- Task directions
Transcribe every record verbatim; no pictures.

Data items
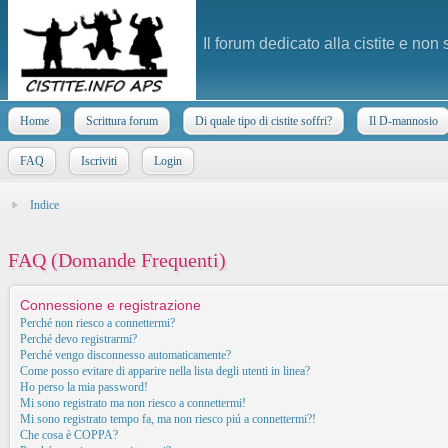
Il forum dedicato alla cistite e non
Home
Scrittura forum
Di quale tipo di cistite soffri?
Il D-mannosio
FAQ
Iscriviti
Login
Indice
FAQ (Domande Frequenti)
Connessione e registrazione
Perché non riesco a connettermi?
Perché devo registrarmi?
Perché vengo disconnesso automaticamente?
Come posso evitare di apparire nella lista degli utenti in linea?
Ho perso la mia password!
Mi sono registrato ma non riesco a connettermi!
Mi sono registrato tempo fa, ma non riesco piú a connettermi?!
Che cosa è COPPA?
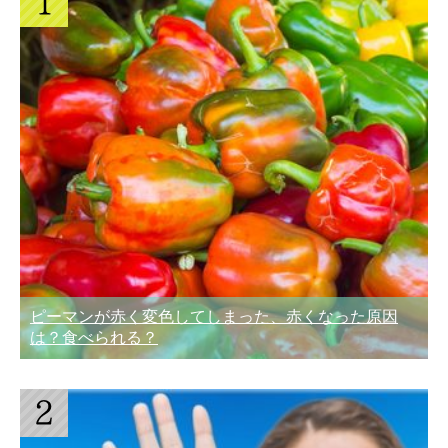
ピーマンが赤く変色してしまった、赤くなった原因
は？食べられる？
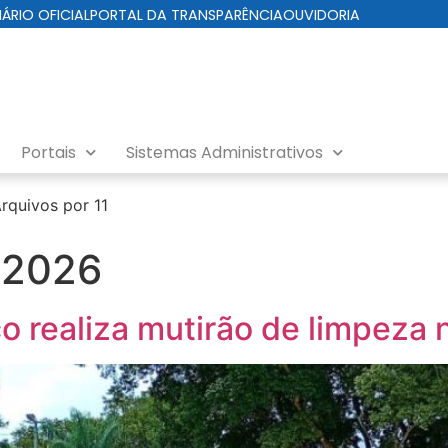
IÁRIO OFICIAL
PORTAL DA TRANSPARÊNCIA
OUVIDORIA
Portais
Sistemas Administrativos
rquivos por 11
e 2026
co realiza mutirão de limpeza 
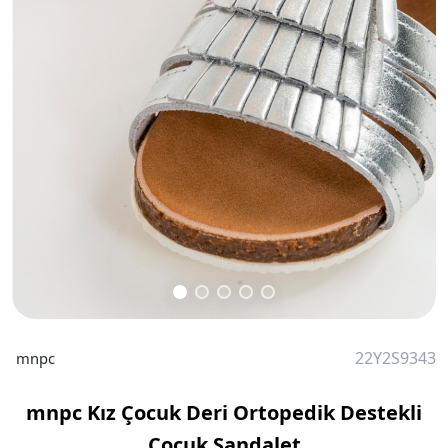
22Y2S9343
mnpc
mnpc Kız Çocuk Deri Ortopedik Destekli
Çocuk Sandalet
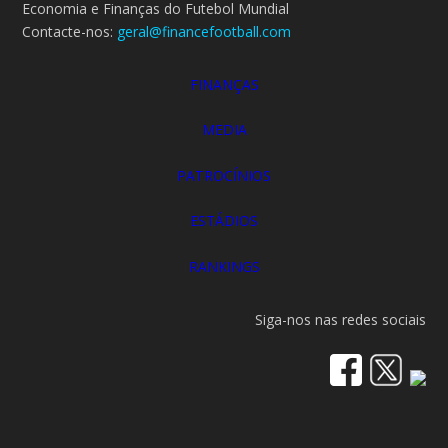
Economia e Finanças do Futebol Mundial
Contacte-nos:
geral@financefootball.com
FINANÇAS
MEDIA
PATROCÍNIOS
ESTÁDIOS
RANKINGS
Siga-nos nas redes sociais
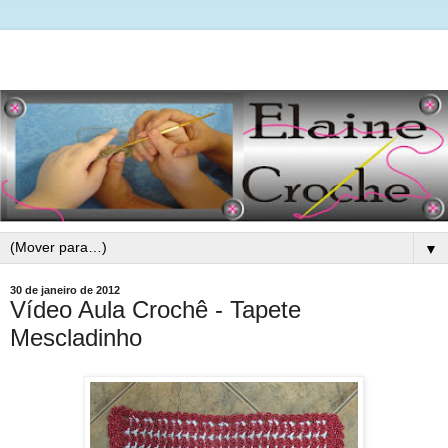
▼
30 de janeiro de 2012
Vídeo Aula Crochê - Tapete
Mescladinho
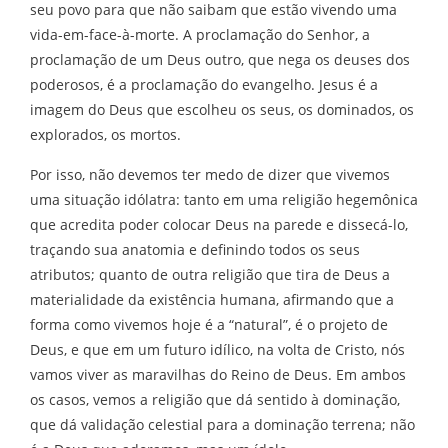
seu povo para que não saibam que estão vivendo uma
vida-em-face-à-morte. A proclamação do Senhor, a
proclamação de um Deus outro, que nega os deuses dos
poderosos, é a proclamação do evangelho. Jesus é a
imagem do Deus que escolheu os seus, os dominados, os
explorados, os mortos.
Por isso, não devemos ter medo de dizer que vivemos
uma situação idólatra: tanto em uma religião hegemônica
que acredita poder colocar Deus na parede e dissecá-lo,
traçando sua anatomia e definindo todos os seus
atributos; quanto de outra religião que tira de Deus a
materialidade da existência humana, afirmando que a
forma como vivemos hoje é a “natural”, é o projeto de
Deus, e que em um futuro idílico, na volta de Cristo, nós
vamos viver as maravilhas do Reino de Deus. Em ambos
os casos, vemos a religião que dá sentido à dominação,
que dá validação celestial para a dominação terrena; não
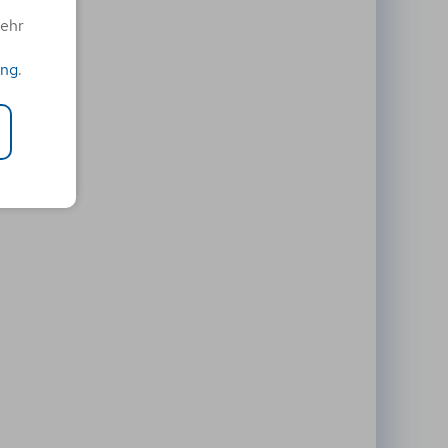
mehr
ung
.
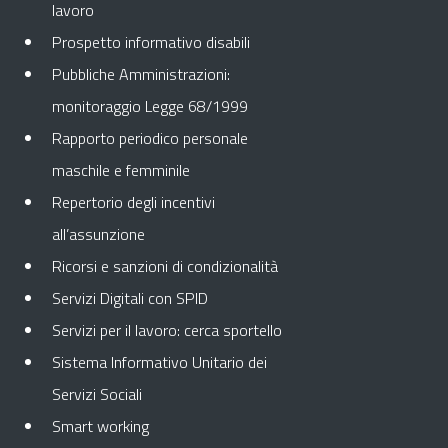
lavoro
Prospetto informativo disabili
Pubbliche Amministrazioni:
monitoraggio Legge 68/1999
Rapporto periodico personale
maschile e femminile
Repertorio degli incentivi
all’assunzione
Ricorsi e sanzioni di condizionalità
Servizi Digitali con SPID
Servizi per il lavoro: cerca sportello
Sistema Informativo Unitario dei
Servizi Sociali
Smart working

- Solution to the exercise
Il forum dedicato alla cistite e non
Home
Scrittura forum
Di quale tipo di cistite soffri?
Il D-mannosio
FAQ
Iscriviti
Login
Indice
FAQ (Domande Frequenti)
Connessione e registrazione
Perché non riesco a connettermi?
Perché devo registrarmi?
Perché vengo disconnesso automaticamente?
Come posso evitare di apparire nella lista degli utenti in linea?
Ho perso la mia password!
Mi sono registrato ma non riesco a connettermi!
Mi sono registrato tempo fa, ma non riesco piú a connettermi?!
Che cosa è COPPA?
ピーマンが赤く変色してしまった、赤くなった原因
は？食べられる？
IÁRIO OFICIAL
PORTAL DA TRANSPARÊNCIA
OUVIDORIA
Portais
Sistemas Administrativos
rquivos por 11
e 2026
co realiza mutirão de limpeza 
22Y2S9343
mnpc
mnpc Kız Çocuk Deri Ortopedik Destekli
Çocuk Sandalet
Economia e Finanças do Futebol Mundial
Contacte-nos:
geral@financefootball.com
FINANÇAS
MEDIA
PATROCÍNIOS
ESTÁDIOS
RANKINGS
Siga-nos nas redes sociais
▼
30 de janeiro de 2012
Vídeo Aula Crochê - Tapete
Mescladinho
seu povo para que não saibam que estão vivendo uma
vida-em-face-à-morte. A proclamação do Senhor, a
proclamação de um Deus outro, que nega os deuses dos
poderosos, é a proclamação do evangelho. Jesus é a
imagem do Deus que escolheu os seus, os dominados, os
explorados, os mortos.
Por isso, não devemos ter medo de dizer que vivemos
uma situação idólatra: tanto em uma religião hegemônica
que acredita poder colocar Deus na parede e dissecá-lo,
traçando sua anatomia e definindo todos os seus
atributos; quanto de outra religião que tira de Deus a
materialidade da existência humana, afirmando que a
forma como vivemos hoje é a “natural”, é o projeto de
Deus, e que em um futuro idílico, na volta de Cristo, nós
vamos viver as maravilhas do Reino de Deus. Em ambos
os casos, vemos a religião que dá sentido à dominação,
que dá validação celestial para a dominação terrena; não
mehr
ung
.
lavoro
Prospetto informativo disabili
Pubbliche Amministrazioni:
monitoraggio Legge 68/1999
Rapporto periodico personale
maschile e femminile
Repertorio degli incentivi
all’assunzione
Ricorsi e sanzioni di condizionalità
Servizi Digitali con SPID
Servizi per il lavoro: cerca sportello
Sistema Informativo Unitario dei
Servizi Sociali
Smart working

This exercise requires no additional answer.